Text shown –
Polynomial spline estimation for partial functional linear regression models

Abstract

Because of its orthogonality, interpretability and best representation, functional principal component analysis approach has been extensively used to estimate the slope function in the functional linear model. However, as a very popular smooth technique in nonparametric/semiparametric regression, polynomial spline method has received little attention in the functional data case. In this paper, we propose the polynomial spline method to estimate a partial functional linear model. Some asymptotic results are established, including asymptotic normality for the parameter vector and the global rate of convergence for the slope function. Finally, we evaluate the performance of our estimation method by some simulation studies.

Appendix

In the appendix, we give the proofs of the theorems and corollary in Sect. 3.

Set \(B_{s}={K_n}^{1/2}N_{s}^{b}, s=1,\ldots , K_n\), where \(N_{s}^{b}\) are the normalized B-splines. From the Theorem 4.2 of Chapter 5 of DeVore and Lorentz (1993), we have that for any spline function \(\sum _{s=1}^{K_n} b_s B_{s}\), there are positive constants \(M_1\) and \(M_2\) such that

$$\begin{aligned} M_1\Vert b\Vert _2^2\le \int \left\{ \sum _{s=1}^{K_n} b_s B_{s}\right\} ^2\le M_2\Vert b\Vert _2^2, \end{aligned}$$

(7)

Extracted entries –
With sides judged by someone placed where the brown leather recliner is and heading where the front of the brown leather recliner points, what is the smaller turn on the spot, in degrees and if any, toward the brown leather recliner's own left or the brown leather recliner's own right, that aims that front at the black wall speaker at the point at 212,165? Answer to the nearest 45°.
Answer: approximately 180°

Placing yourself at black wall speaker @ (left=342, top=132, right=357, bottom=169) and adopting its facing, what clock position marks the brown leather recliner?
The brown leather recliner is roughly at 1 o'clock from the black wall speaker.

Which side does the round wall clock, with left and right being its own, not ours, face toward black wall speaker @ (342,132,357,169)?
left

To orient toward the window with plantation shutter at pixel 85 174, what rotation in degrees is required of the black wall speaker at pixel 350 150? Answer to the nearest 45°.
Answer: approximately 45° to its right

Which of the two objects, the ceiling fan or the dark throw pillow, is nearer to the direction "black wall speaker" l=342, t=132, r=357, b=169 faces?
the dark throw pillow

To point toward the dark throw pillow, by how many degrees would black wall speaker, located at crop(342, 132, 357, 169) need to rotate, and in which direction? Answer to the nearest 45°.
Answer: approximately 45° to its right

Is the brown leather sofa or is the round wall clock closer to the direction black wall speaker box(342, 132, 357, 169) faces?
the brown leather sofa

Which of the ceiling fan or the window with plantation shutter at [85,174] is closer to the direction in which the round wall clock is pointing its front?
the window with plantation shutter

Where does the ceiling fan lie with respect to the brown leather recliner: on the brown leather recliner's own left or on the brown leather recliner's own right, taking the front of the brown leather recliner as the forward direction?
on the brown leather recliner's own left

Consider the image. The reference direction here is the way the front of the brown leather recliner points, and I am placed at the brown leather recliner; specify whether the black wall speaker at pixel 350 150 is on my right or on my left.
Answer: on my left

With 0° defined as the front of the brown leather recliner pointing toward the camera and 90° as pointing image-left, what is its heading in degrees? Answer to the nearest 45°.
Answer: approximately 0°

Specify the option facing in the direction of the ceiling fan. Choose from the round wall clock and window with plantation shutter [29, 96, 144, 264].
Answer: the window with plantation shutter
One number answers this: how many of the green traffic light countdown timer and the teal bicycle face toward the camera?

Task A – According to the spline estimation text, what method does the paper propose for estimating a partial functional linear model?
Task B – List every reason the spline estimation text gives for the wide use of functional principal component analysis to estimate the slope function.

Response area A – The polynomial spline method.

Response area B – Orthogonality, interpretability, and best representation.